Nancy can only huff out a deep breath at that, because all too suddenly her eyes are drawn to a room right in front of them. She would argue that the door was slightly ajar, making it almost impossible for her to take her eyes off of the occupied room, but that’s not the only reason why she stopped dead in her tracks.
It was her laugh.
It was Robin’s laugh and Robin’s raspy voice that led her to the opening of the sickly sterile room. It was like Robin was a siren, and Nancy was just a poor, old sailor, unknowingly heading toward her own violent death.
Because there Robin was, behind the door. Nancy was right, it was her laugh, it was her voice. Nancy could have picked her voice out of anywhere, with its deep rasp and funny lilt. The feeling settled so deeply in her chest, being so sure of something and it turns out she was right the whole time. Nancy usually loves being right.
But, what she’s come to figure out, Robin isn’t alone.
She’s got some red-head pushed up against the wall, holding her softly, laughing into her kisses, and making quiet promises thinking no one can hear them. Nancy can see the way Robin kisses, and can practically feel it on her own lips if she focuses hard enough. She kisses like she talks, unsure at first, but diving deeper into a confidence not many people have. Nancy doesn’t mean to stare, she really doesn’t, but the category five emotional whiplash she’s experiencing has made it nearly impossible to get her feet moving again.
First, out of anything, she feels shocked. She also feels silly for being shocked, because really, of course Robin…favored women. She had this whole insistence that her and Steve would never work, and maybe if Nancy read between the lines a bit more– they were kind of obvious, in retrospect–she’d have figured it out sooner. So, now as she feels shocked, she also feels stupid. Stupid for not paying attention, stupid for not noticing, and stupid for pushing the whole Steve thing onto her.
Aside from her own shock and stupidity, she also feels…She’s not sure how she feels. She feels like someone has taken their hand, smashed through her sternum, and started squeezing her heart. She feels like someone took a sledgehammer and socked her right in the gut. She feels like someone pulled the rug right out from under her, sending her flying backwards until she’s just falling, falling, falling.
She’s not against gay people at all, she considers herself a modern woman, so then why the hell was her stomach swirling with anger, with fury, as she watches Robin kiss her like nothing else matters.

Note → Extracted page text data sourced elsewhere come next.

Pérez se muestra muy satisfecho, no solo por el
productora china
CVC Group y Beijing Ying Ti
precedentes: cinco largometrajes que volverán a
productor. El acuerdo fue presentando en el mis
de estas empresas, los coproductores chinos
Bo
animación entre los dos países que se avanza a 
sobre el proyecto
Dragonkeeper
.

Her chest seems to cave in, and she can’t quite take another deep breath. She can feel her anger spread from the pit of her gut, all throughout her veins, up into her heart.
It feels like something she’s felt before. When girls would flirt with Steve in the hallway, or when Jonathan would make a comment about a classmate in California. It feels like…jealousy? Why would she be jealous? What, Robin kissing a girl so softly in front of her, carding her fingers through her hair, smiling into the kiss like she’s the only other person in the world, makes her jealous? It’s probably just an emotional fluke. She tells herself she misses the honeymoon stage with Jonathan. That could be enough. That will be enough.
She’s fine though. She’s totally fine watching Robin kiss another girl in front of her. A thought passes through her brain, quicker than she could process. She kind of wants to kiss Robin–
“Nance, is that…”
–If Robin were a boy, or if she weren’t a girl. Of course, we can’t forget that Nancy is straight.
Because Nancy is straight…
“Shit.”
…Right?
She finally registers what Mike said lowly under his breath, but not before she crashes into a nurses cart situated directly outside of the room. There’s a loud noise, and before she knows it her and Mike are bolting off down the hall. She doesn’t turn around, she doesn’t tell Mike to stop, she just runs until the feeling is gone.
She thinks she’ll be running forever, if not for her mother’s room being just one hall over.